Whose side is the State Department on anyway? Why is it that many Americans perceive the State Department as hostile to US interests? Joel Mowbray's newly released tome, Dangerous Diplomacy, closely examines the State Department's entrenched culture and modus operandi for some surprising answers. And, what Mowbray reveals is a bureaucracy that is more than dysfunctional -- It clearly runs counter to the national security needs of our nation. The State Department, also known as Foggy Bottom, is not serving America well.

The opening chapter has the beleaguered Mowbray being detained and questioned by State Department apparatchiks ostensibly because he accessed a classified memo from a secret source. Fortunately, Mowbray's employer, National Review magazine, had their pubic relations office convince the State Department that their actions would "backfire", and the author was quickly released from custody. However, it was soon apparent that there was more underlying the wrath of Foggy Bottom bureaucrats. They were really miffed since Mowbray helped to expose the State Department's reckless Visa Express program in Saudi Arabia, and Ambassador Robert Jordan's request to shut down the program in opposition to the stance held by the State Department bureaucracy.
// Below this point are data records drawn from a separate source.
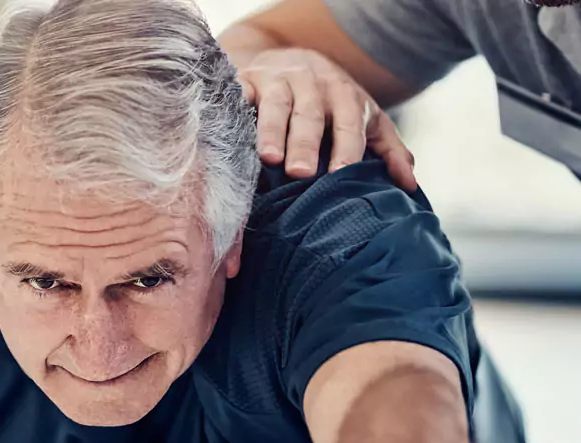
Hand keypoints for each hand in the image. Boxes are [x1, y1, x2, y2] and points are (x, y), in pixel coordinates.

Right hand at [236, 48, 416, 190]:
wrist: (287, 58)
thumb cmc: (329, 101)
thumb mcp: (364, 118)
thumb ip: (388, 149)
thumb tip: (410, 185)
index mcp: (344, 96)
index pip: (348, 123)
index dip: (345, 147)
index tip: (340, 175)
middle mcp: (312, 84)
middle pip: (310, 115)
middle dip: (304, 143)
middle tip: (301, 173)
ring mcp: (278, 80)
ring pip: (275, 105)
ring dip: (271, 131)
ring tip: (268, 158)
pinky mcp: (247, 81)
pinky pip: (241, 97)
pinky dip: (236, 112)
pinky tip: (231, 133)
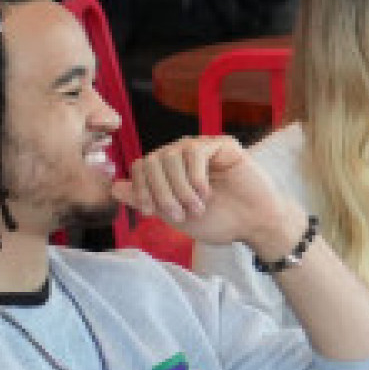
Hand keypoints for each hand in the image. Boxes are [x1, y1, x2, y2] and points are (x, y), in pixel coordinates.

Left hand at [116, 137, 310, 254]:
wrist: (254, 225)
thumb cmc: (219, 221)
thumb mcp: (174, 217)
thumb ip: (147, 200)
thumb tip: (114, 187)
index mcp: (169, 171)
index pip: (141, 167)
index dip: (140, 189)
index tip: (149, 212)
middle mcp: (182, 155)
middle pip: (151, 161)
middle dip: (161, 193)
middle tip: (180, 215)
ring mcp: (201, 148)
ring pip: (170, 156)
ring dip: (180, 188)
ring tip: (197, 206)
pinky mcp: (221, 144)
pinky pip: (195, 151)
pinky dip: (196, 177)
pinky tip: (206, 193)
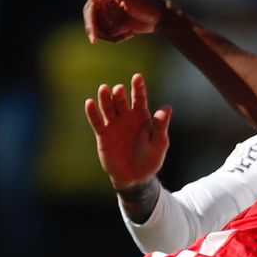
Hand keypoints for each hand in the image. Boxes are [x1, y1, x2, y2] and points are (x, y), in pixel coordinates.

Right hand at [83, 0, 169, 43]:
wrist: (159, 17)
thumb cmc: (146, 4)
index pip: (91, 7)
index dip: (90, 23)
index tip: (94, 38)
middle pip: (91, 19)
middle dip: (98, 31)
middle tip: (95, 42)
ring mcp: (107, 11)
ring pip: (100, 29)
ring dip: (113, 34)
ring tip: (129, 33)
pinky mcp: (112, 22)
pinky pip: (107, 35)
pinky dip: (117, 38)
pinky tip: (130, 33)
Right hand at [84, 74, 171, 190]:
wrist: (135, 179)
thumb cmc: (150, 160)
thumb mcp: (159, 144)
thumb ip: (161, 126)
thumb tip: (167, 107)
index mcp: (142, 116)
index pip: (140, 99)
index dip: (138, 88)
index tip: (137, 77)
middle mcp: (127, 117)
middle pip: (122, 102)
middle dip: (120, 95)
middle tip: (118, 89)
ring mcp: (114, 125)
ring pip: (108, 108)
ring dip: (105, 99)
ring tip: (103, 89)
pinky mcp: (103, 135)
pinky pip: (97, 122)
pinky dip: (93, 113)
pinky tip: (89, 103)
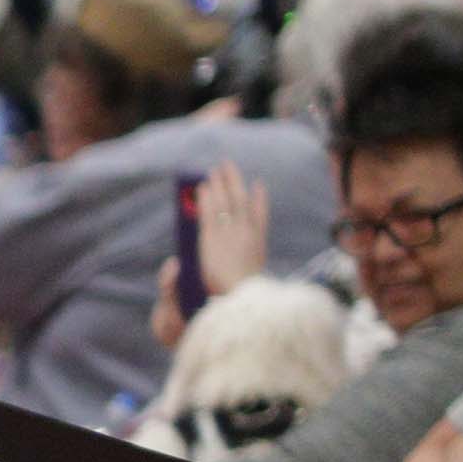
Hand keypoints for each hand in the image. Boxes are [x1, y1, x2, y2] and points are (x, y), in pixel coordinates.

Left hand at [194, 157, 273, 296]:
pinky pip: (209, 212)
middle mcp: (246, 232)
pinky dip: (207, 198)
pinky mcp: (212, 238)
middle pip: (240, 199)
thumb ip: (250, 257)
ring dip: (218, 184)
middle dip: (234, 181)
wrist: (239, 296)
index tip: (258, 185)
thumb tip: (245, 258)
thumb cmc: (244, 292)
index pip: (260, 214)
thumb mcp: (254, 273)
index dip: (260, 198)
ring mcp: (230, 233)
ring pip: (224, 201)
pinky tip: (202, 188)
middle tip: (227, 166)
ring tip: (212, 171)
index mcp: (259, 242)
This Visa Express program was an abomination that permitted US entry of three September 11th terrorists without requiring interviews by officials. An applicant merely had to fill out an application with attending documentation, and the paperwork was funneled through a Saudi Arabian travel agent to State Department officials who promptly granted approval. The State Department spokesman for Consular Affairs had tried to promulgate the erroneous notion that twelve of the September 11th terrorists had been interviewed before entering the US, which of course was pure poppycock. In truth, Mowbray explains that "consular officers granted visas to 13 of these 15 Saudi and Emirati hijackers without an interview". In any event, the Visa Express program was finally closed down well after the terror attacks upon America had occurred, and only because Mowbray and others were able to expose the utter incompetence and wrong-headed approach of the State Department. It's frightening to contemplate that the State Department had intended to establish Visa Express type programs in other nations.

As Mowbray points out, ineptness is only one problem that plagues the State Department. The careerists adhere to the philosophy of "stability", even if it means bolstering rogue regimes that diligently support terror, perpetrate atrocious human rights violations and seek all kinds of catastrophic weaponry. In short, the State Department is bent on fostering "smooth relations" and "engagement" with other nations to the exclusion of most other issues. And its worldview of "moral relativism" and "moral equivalence" among nations makes it all the easier for Foggy Bottom to coddle up to any-and-all powers and massage the status quo. That's why the overthrow of Saddam Hussein and President Bush's current initiative to develop a new freedom dynamic in the Middle East are so distasteful to the State Department gang. Never mind that it was actually the status quo in the Middle East that led to the September 11th attacks. Foggy Bottom will never grasp the "big picture", nor will it really understand American values.

Moreover, these apparatchiks have lost sight of their real mission, which is to represent America's interests in the world, not those of other nations. As noted by Mowbray, the State Department possesses "a corrosive culture that puts the interests of other nations ahead of America's", no matter the nature of the these foreign governments. And that's why Foggy Bottom bureaucrats are prepared to readily accommodate tyrants and approve dual-use technologies that enhance their weaponry systems.

When the Reaganites took office in 1981, their instincts were absolutely dead-on when they urged the President to "gut" the State Department. Transforming any institution with an enduring culture is extremely problematic, if not impossible. In these circumstances, it's always better to start from scratch rather than implementing "incremental reform". However, realistically speaking, it's not going to happen in the foreseeable future. And that's unfortunate for America.

Carol Devine-Molin is a regular contributor to several online magazines.